Двое их было. Кресло генерального директора, занимал упитанный мужчина пятидесяти лет. Он вытер носовым платком потную лысину, крепко пожал Скударю руку и предложил садиться. Дама, напротив, за приставным столом, прикрывшись рукой, сосредоточенно изучала бумаги. Она лишь мельком, издалека, когда Скударь вошел, кивнула ему и вновь, прикрывшись рукой, углубилась в документы.
Генеральный директор протянул ему две визитные карточки; на одной значился он, Куроедов Гавриил Гаврилович; на второй финансовый директор – Евлампия Шахова, В бумаги уткнулась, выдерживает многозначительную паузу. Проходили мы такое, подумал Скударь и повернулся к директору.
Скударь сразу приклеил им кличи, Гавгав, и Дунька из деревни, Евлампия – Керосиновая Лампа.

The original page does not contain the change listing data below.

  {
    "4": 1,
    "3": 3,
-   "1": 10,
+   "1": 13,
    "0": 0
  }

Так легче было запомнить новые имена.
– Причина увольнения с предыдущей работы? – спросил его Куроедов.
– Хотел из Москвы навсегда уехать, не сложилось. Можете проверить.

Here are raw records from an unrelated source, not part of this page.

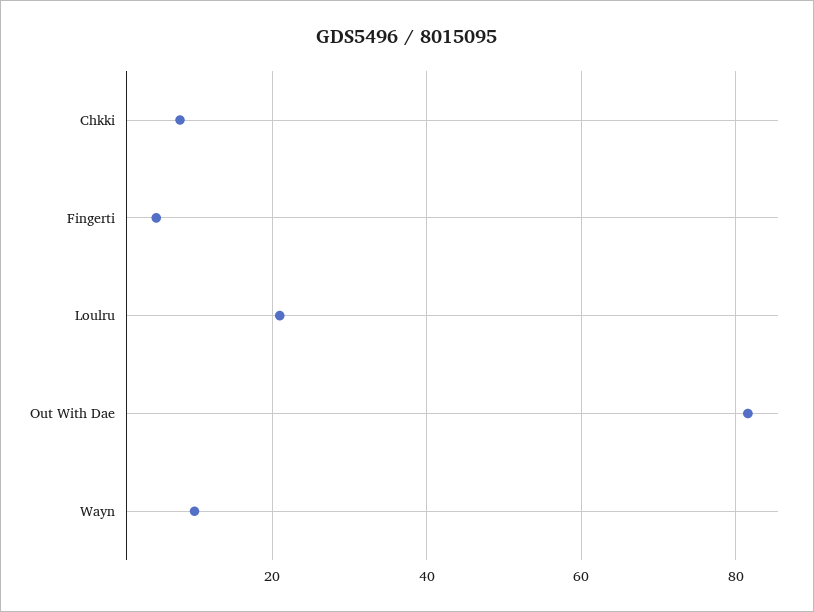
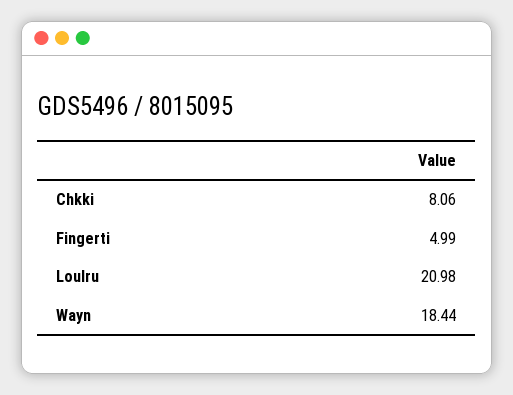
  {
    "Chkki": 8.06,
    "Fingerti": 4.99,
    "Loulru": 20.98,
-   "Out With Dae": 82,
-   "Wayn": 10
+   "Wayn": 18.44
  }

Поверили или нет, неважно.
– Бывает! – сказал Гавриил Гаврилович.
Скударь рассказал вкратце о себе. Директор удовлетворенно кивнул головой. Затем, тоже, в двух словах обрисовал, чем занимается фирма. Строительство, перевозки, аренда. Назвал вакантную должность главбуха и сумму зарплаты. Две тысячи долларов. Это было в два раза меньше, чем получал Скударь на предыдущей работе, но выбирать не приходилось. С предыдущей он уволился по свински, в один день. Не стал даже дела сдавать. На него обиделись, но держать не стали. Зато работа близко, подумал о нынешних преимуществах Скударь. То, что его возьмут с руками и ногами, вопроса даже не возникало. Пол, образование, опыт престижной работы, в эти жесткие требования любого кадрового агентства, он вписывался по максимуму.
Время. Ох, как он оценил его за последнее время. Время, утекающее между пальцев. Его время. А здесь, в шесть часов свободен, и домой, в любое время дня можешь заскочить на часок, на два. Он знал, зачем ему нужен этот час.
Поэтому сейчас он натянул на лицо маску слащавой вежливости и повышенного внимания. Его спрашивали:
– Что вы, Рюрик Адрреевич, с вашим опытом, можете сказать о нашем балансе? – резко спросила Евлампия. Она, убрала руку от лица и подвинула к нему папку годового отчета. Он вздрогнул, и не смог отвести взгляда. Смуглое с широким овалом лицо, чуть припухлые губы, и настороженные, готовые дать отпор монгольские, миндалевидные глаза. Евлампия Шахова сняла очки. Под левым глазом, который до этого прикрывала рукой, явственно был виден припудренный синяк.
Глаза ее полны холодной насмешки. А Скударь поплыл. Он знал себя, свое собачье семя. Не будет теперь ему покоя. Если останется, то сгорит как мотылек на огне этой Керосиновой Лампы. И в тоже время если добьется ее, это будет самый крупный алмаз, в бриллиантовом ожерелье его дам.